The 2nd weekend again was spent with my 2 nice RN’s, one whose name is Stacy and the other one I’ve not learned her name.

The 3rd weekend could be classified in way the weekend from hell. Sheila is a sharp, hurry up get’er’done type with no compassion whatsoever. If I have a stitch left in my arm it will surprise me. Terry, I’ve known for years and she is somewhat better-but Saturday and Sunday both were spent freezingĀ  my tail off even with 2 blankets and my hoodie pulled over my head. On Sunday I had to unplug my IV and go tell them I was done because they were laughing and carrying on so they couldn’t hear the machine beeping.

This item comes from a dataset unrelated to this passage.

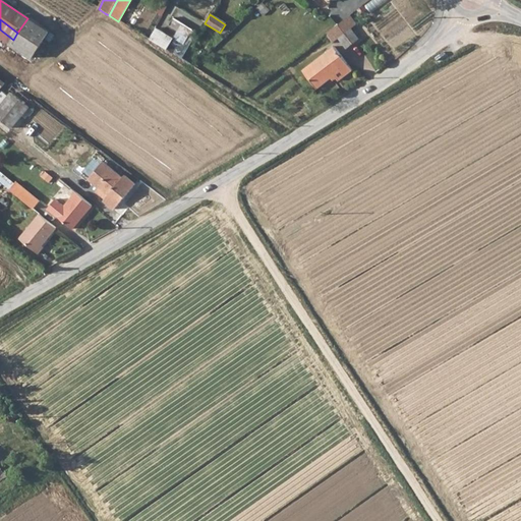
[(358,40),(343,21),(335,27),(331,31),(338,40),(346,50),(358,40)]
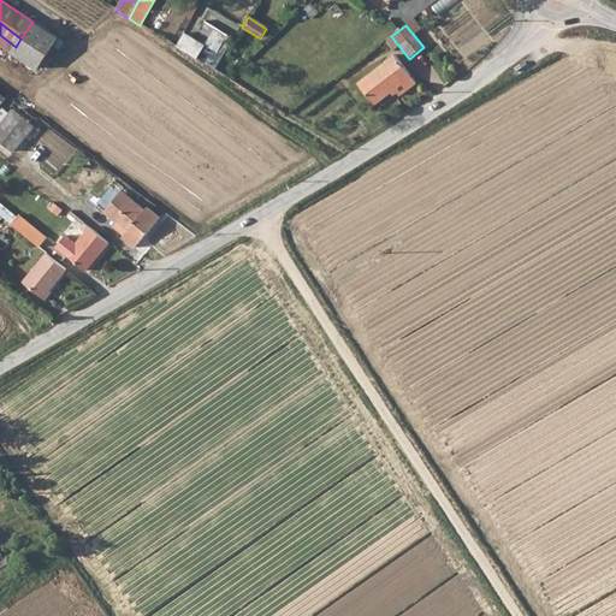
[(177,48),(199,59),(206,46),(184,35),(177,48)]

Today, Labor Day I be-bopped down there and go through the front entrance only to find the business office closed. I head on down to the ER, to find a newbie at registration. When I give her my name and why I’m there she is totally confused, stating she doesn’t have a clue what to do. She consults her manual while I make a bathroom run, then calls the regular girl and talks with her a while. She pecks around on the computer, then calls one of the RN’s-Linda ( a lovely, precious lady) and then Terry comes around and finally, after 30 minutes the 3 of them get me checked in. My little CNA in the ER, LD, brought me 3 warm blankets and I napped the whole time my drip was running. One thing I can say is that once I get checked in it isn’t long before they have me hooked up and running.

The IV saga

Well the PIC line was in place on August 8 and I had my first run of meds. Other than soreness and some pain, all was well. I did my FM as usual on Thursday, taking Ana with me to help unload and load back up. I made contact with my nurse concerning the regular admin of meds. Due to my insurance or lack there-of, I would have to go to the hospital daily to take my hour of medication. I fought against this, called the infusion people, argued over how 3.00 a day for supplies, which I paid in ’17, had gone to 30.00 a day all to no avail. I did pay the 30.00 a day for meds to cover me for the 16,17 & 18 of August since we had a trip planned.
I made my first trip to Walthall General for meds on August 10, at 8AM. After 30 minutes of checking in, I was directed to the Out Patient area where I rang a bell a waited for someone to let me in. A rather short, large lady was my CNA. Her name was Mary & I knew her from back in the nursery day. Stephanie was my RN. I didn’t know her well, but her sister had been the bus driver for the girls all the school lives. Stephanie is good at what she does, a bit sharp in speech, but she has a good heart. And so we settled into a routine-during the week I went into out-patient; on weekends I went through the ER, but still as out-patient.
Other than sometimes waiting an extra long time to be checked in, the 5 days of the week have gone smoothly. The ladies are getting used to seeing me, they know what to do, they know about what time I’m coming–we have moved my time to around 1-2 PM for my convenience–and they have as much ready for me as possible.
I take a book a read and enjoy that past time I don’t usually get to indulge in or simply take a nap. Other than losing 2 1/2 to 3 hours a daily from leaving home to returning-it isn’t so bad.